Texto fornecido ▸
|---|

Lawfare à Portuguesa

Não é um novo prato na gastronomia lusa para apresentar na mesa de Natal. É uma moda que chegou a Portugal como tantas outras modas importadas. Imaginem-se dentro de um livro. Todos somos personagens.

Vivemos em democracia, conseguida a muito duras penas depois de uma trágica ditadura. Transformámos um pequeno país com o peso pesado de uma bota de quase cinquenta anos sobre o seu pescoço, numa jovem democracia ainda a aprender a ser adulta, sem verdadeiramente ter saneado uma das áreas mais delicadas da mesma- a Justiça.

Nela se sentou a extrema-direita assegurando que teria o poder legislativo de fazer cair quem entendesse e não lhe fosse favorável. Em tempos de Ditadura.

E nos tempos que correm.

A jovem democracia foi crescendo, a extrema-direita foi-se alimentando e pondo ovos frescos. Só assim se compreende a legitimidade dos arrivistas políticos, aproveitadores da trágica degradação da situação económica e social. Todos sabemos que esqueleto sai do armário quando tal acontece.

|---|

Desafios ▸
1) Responda, com base no texto sobre lawfare:
(a) Segundo a primeira frase, o que o lawfare não é?
(b) Durante quanto tempo a bota pesou sobre o pescoço do país?
(c) Que área da democracia não foi verdadeiramente saneada?
2) Liste todas as palavras do texto sobre lawfare, excluindo o título, que levam inicial maiúscula sem estarem no início de uma frase.
3) Continue o texto sobre lawfare a partir da última frase.

|---|

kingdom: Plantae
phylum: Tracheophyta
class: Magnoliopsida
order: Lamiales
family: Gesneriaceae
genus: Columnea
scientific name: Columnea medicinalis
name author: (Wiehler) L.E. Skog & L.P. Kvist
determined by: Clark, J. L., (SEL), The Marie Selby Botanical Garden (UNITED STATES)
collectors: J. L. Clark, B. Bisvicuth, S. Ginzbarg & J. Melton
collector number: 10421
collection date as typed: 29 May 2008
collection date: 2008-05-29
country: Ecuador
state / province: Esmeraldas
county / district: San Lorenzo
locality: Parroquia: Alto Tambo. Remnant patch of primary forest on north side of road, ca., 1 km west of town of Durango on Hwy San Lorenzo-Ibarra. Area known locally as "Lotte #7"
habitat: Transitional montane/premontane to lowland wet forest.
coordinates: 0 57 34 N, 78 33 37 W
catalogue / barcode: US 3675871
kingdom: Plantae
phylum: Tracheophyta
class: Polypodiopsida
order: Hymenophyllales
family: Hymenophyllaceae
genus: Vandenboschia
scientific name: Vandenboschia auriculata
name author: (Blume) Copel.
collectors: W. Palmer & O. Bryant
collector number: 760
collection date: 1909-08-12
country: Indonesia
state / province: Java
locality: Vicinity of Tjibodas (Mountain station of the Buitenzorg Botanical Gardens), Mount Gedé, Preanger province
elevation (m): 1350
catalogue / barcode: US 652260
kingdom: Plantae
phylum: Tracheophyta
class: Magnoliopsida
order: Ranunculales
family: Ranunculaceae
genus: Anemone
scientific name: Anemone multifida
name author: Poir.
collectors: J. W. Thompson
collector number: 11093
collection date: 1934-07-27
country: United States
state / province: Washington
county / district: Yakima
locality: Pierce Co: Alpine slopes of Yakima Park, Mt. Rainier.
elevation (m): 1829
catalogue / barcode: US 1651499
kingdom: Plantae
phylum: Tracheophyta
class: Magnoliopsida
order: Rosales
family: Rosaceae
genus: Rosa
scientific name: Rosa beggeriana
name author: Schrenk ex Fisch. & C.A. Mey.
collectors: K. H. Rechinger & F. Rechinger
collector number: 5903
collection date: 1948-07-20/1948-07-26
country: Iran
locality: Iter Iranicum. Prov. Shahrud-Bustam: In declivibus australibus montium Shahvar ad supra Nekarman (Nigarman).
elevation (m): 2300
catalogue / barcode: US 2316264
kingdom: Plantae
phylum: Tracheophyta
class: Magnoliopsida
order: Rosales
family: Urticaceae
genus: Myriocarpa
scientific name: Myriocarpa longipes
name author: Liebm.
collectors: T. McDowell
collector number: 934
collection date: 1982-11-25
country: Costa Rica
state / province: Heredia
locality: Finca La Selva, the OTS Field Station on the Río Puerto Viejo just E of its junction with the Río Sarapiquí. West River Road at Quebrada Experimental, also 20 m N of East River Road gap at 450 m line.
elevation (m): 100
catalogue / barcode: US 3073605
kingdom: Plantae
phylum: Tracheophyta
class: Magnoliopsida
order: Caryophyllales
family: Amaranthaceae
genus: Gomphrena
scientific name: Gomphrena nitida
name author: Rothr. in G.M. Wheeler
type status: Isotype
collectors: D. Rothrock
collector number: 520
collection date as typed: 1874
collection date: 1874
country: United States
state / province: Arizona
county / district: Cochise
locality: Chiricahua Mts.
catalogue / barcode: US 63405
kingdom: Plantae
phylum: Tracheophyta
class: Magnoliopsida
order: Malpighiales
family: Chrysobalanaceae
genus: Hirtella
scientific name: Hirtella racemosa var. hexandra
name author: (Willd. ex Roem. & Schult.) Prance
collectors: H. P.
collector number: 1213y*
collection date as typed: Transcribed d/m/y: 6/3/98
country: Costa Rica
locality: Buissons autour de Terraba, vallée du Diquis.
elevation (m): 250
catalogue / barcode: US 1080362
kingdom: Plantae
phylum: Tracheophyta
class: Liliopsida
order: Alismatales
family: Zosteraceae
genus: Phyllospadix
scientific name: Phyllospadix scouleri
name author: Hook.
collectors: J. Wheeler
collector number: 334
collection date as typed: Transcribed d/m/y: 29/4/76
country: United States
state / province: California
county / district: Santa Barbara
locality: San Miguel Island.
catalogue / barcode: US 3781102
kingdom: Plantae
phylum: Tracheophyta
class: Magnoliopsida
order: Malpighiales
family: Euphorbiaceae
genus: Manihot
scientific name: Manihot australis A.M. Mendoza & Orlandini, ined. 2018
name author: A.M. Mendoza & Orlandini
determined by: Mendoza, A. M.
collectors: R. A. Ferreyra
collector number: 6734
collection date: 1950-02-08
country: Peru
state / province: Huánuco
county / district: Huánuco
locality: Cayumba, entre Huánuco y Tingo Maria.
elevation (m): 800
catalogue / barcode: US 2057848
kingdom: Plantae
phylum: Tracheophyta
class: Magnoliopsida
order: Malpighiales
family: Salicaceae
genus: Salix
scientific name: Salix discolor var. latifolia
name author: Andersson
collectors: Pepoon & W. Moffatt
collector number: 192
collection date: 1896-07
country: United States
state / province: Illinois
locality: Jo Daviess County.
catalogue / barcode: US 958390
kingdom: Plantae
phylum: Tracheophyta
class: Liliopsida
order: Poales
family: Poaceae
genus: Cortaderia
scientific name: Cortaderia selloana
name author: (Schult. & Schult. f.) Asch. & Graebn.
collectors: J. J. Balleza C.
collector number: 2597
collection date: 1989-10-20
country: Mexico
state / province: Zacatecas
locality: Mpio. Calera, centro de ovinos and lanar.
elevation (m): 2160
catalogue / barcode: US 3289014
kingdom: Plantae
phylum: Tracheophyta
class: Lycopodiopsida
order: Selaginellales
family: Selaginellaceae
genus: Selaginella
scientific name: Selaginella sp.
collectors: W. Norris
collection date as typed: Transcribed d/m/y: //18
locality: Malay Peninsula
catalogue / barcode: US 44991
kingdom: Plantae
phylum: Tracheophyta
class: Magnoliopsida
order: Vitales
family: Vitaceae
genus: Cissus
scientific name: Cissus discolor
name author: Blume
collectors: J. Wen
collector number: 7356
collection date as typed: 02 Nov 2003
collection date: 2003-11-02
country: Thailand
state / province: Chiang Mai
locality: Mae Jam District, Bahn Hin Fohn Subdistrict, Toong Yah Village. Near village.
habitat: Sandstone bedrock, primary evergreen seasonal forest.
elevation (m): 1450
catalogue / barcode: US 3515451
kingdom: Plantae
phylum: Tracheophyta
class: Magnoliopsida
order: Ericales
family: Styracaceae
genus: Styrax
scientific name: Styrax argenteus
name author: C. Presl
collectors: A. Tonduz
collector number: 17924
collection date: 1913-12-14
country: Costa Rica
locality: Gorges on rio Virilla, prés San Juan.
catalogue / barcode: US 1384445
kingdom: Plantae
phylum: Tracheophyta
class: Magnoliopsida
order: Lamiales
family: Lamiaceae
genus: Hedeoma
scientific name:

|---|

Respostas por tarefa ▸
1)
(a) Um novo prato na gastronomia lusa para apresentar na mesa de Natal.
(b) Quase cinquenta anos.
(c) A Justiça.

2) Natal, Portugal, Justiça, Ditadura

3)
Não sou analista política, geo-estratega ou outra. Escrevo histórias, leio e estudo e como na cena de um crime analiso padrões. Como cidadã tenho esse dever. Todos temos.

Nesta fase do caldo da história entra um personagem sinistro enviado pelo Império, para um périplo pelo mundo descoberto, para espalhar o evangelho da extrema-direita e arregimentar novos e frescos apoios– S.Bannon, qual Cardeal Richelieu (sempre gostei de Dumas com os seus romances onde Maquiavel se apresenta). Se foi descoberto? Certamente foi, não sem antes conseguir o seu objectivo, que conto de seguida. É ele uma trama que trama o Estado de Direito numa Democracia.

O conceito Lawfare, ou guerra judicial, significa o uso da lei – ou sistema judicial – para fazer uma guerra. A junção de duas palavras de origem inglesa – law e warfare nasce de um general americano, Charles Dunlap, que em 2001 publicou um artigo definindo a palavra como o uso da lei para atingir objetivos políticos e militares.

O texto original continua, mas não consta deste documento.